Jakub Kryštof Rad,  source: Marie Kučerová/Musée de Dačice

Né en Suisse, Jakub Kryštof Rad (Jacob Christoph Rad en allemand) était le directeur autrichien de la raffinerie de sucre qui se trouvait à Dačice, une petite ville du sud-est de la Bohême qui, aujourd’hui, sur son site Internet, se présente fièrement comme « la ville qui a donné le morceau de sucre au monde ». Quelque 170 ans plus tard, le monument en forme de morceau de sucre (mais en granit...) qui se trouve au milieu du parc du château de Dačice, rappelle cette histoire. L’histoire aussi, très riche, de l’industrie sucrière dans les Pays tchèques à laquelle Daniel Froněk, du ministère de l’Agriculture, a même consacré un ouvrage :

« Les fabricants de sucre ont grandement participé au développement de cette activité dans la région. Très vite, la culture de la betterave sucrière a été un succès, car la terre était de qualité et les conditions climatiques idéales. 90% de la production de sucre dans l’Autriche-Hongrie provenait de ce qui est aujourd’hui la République tchèque. »

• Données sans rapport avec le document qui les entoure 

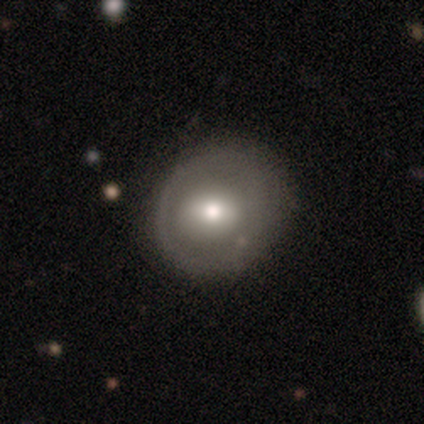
Smooth or featured? 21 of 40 (52%) said featured or disk. Edge-on disk? 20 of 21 (95%) said no. Bar? 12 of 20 (60%) said no. Spiral arms? 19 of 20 (95%) said no. Bulge size? 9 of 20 (45%) said moderate. Merging? 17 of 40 (42%) said none.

La sucrerie à Dačice autour 1840,  source: Marie Kučerová/Musée de Dačice

Dans la seconde moitié du XIXe siècle, on recensait jusqu’à 230 sucreries ou raffineries en Bohême et en Moravie. Souvent des manufactures de petite taille qui, pour leurs dirigeants et leurs employés, présentaient l’avantage de pouvoir expérimenter sans trop grands risques de pertes, comme par exemple avec le procédé d’extraction de sucre par diffusion.

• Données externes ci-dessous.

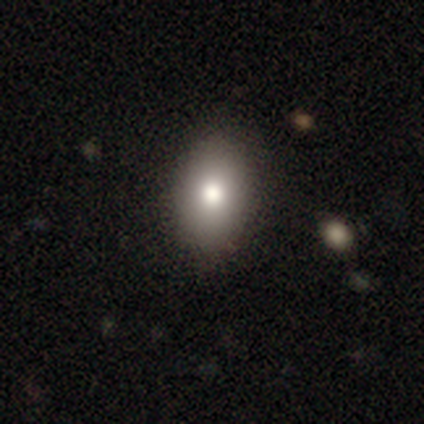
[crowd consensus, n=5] Smooth or featured? smooth (40%, tied with featured or disk)
How rounded? in between (50%, tied with cigar-shaped)
Merging? none (100%)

L'exposition au Musée de Dačice,  photo: Ľubomír Smatana,  ČRo

Mais la plus grande invention restera bien entendu celle de la production de sucre en morceaux. Et si Jakub Kryštof Rad, arrivé à Dačice en provenance de Vienne en 1840, a bien fait breveter son invention, c’est toutefois la femme de l’industriel autrichien, Juliana Radová, qui en est à l’origine, comme le confirme Marie Kučerová, ancienne directrice du Musée de Dačice, où une partie de l’exposition permanente est consacrée précisément à l’histoire de l’apparition du sucre en morceaux :

Jakub Kryštof Rad avec sa femme Juliana,  photo: public domain

« Elle s’est coupée à un doigt en cassant un pain de sucre, qui était la forme sous laquelle le sucre se vendait à l’époque. Comme on peut l’imaginer, ces pains de grande taille n’étaient pas très pratiques, ils étaient extrêmement durs, et tailler dedans, gratter ou scier, entraînait souvent ce type de blessures. C’est d’ailleurs pourquoi ils ont été progressivement remplacés par le sucre en poudre et donc en morceaux pour permettre sa vente au détail. Mais avant cela, madame Radová était allée se plaindre auprès de son mari et des employés de l’usine pour leur demander de trouver un moyen d’éviter ce type de désagréments. »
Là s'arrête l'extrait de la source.